**What you need to do**
When you find the word "sich" in a line of the entries, please copy the whole line.
___ Exercise input ___
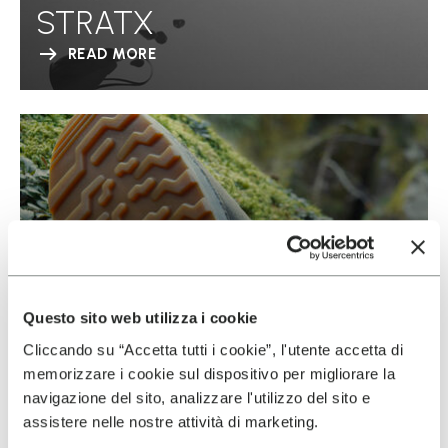
STRATX
READ MORE
Questo sito web utilizza i cookie
Cliccando su “Accetta tutti i cookie”, l'utente accetta di
memorizzare i cookie sul dispositivo per migliorare la
navigazione del sito, analizzare l'utilizzo del sito e
assistere nelle nostre attività di marketing.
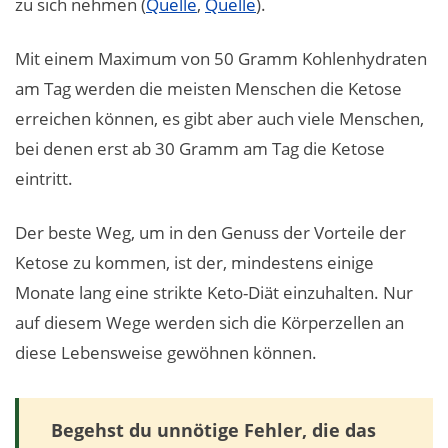
zu sich nehmen (
Quelle
,
Quelle
).
Mit einem Maximum von 50 Gramm Kohlenhydraten
am Tag werden die meisten Menschen die Ketose
erreichen können, es gibt aber auch viele Menschen,
bei denen erst ab 30 Gramm am Tag die Ketose
eintritt.
Der beste Weg, um in den Genuss der Vorteile der
Ketose zu kommen, ist der, mindestens einige
Monate lang eine strikte Keto-Diät einzuhalten. Nur
auf diesem Wege werden sich die Körperzellen an
diese Lebensweise gewöhnen können.
Begehst du unnötige Fehler, die das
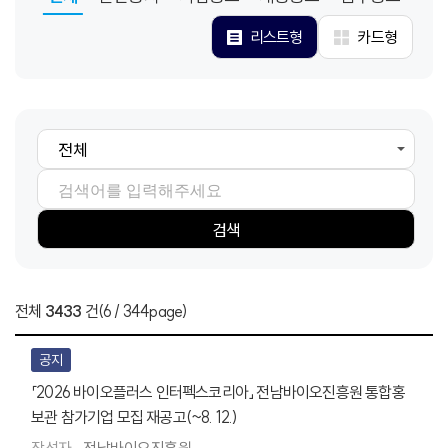
리스트형
카드형
검색항목
검색어
검색
전체
3433
건
(6 / 344page)
공지
「2026 바이오플러스 인터펙스코리아」 전남바이오진흥원 통합홍
보관 참가기업 모집 재공고(~8. 12.)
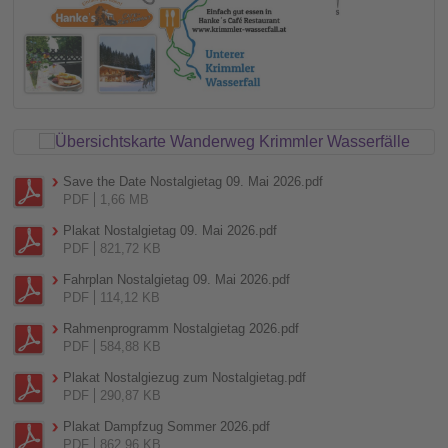
Save the Date Nostalgietag 09. Mai 2026.pdf
PDF
1,66 MB
Plakat Nostalgietag 09. Mai 2026.pdf
PDF
821,72 KB
Fahrplan Nostalgietag 09. Mai 2026.pdf
PDF
114,12 KB
Rahmenprogramm Nostalgietag 2026.pdf
PDF
584,88 KB
Plakat Nostalgiezug zum Nostalgietag.pdf
PDF
290,87 KB
Plakat Dampfzug Sommer 2026.pdf
PDF
862,96 KB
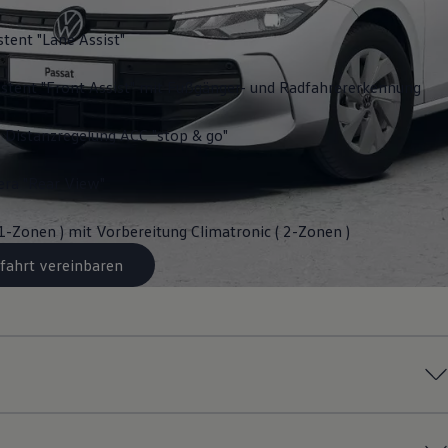
stent "Lane Assist"
stent "Front Assist" mit Fußgänger- und Radfahrererkennung
 Distanzregelung ACC "stop & go"
ra "Rear View"
 1-Zonen ) mit Vorbereitung Climatronic ( 2-Zonen )
fahrt vereinbaren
___
**Exercise response**
zu sich nehmen (
auf diesem Wege werden sich die Körperzellen an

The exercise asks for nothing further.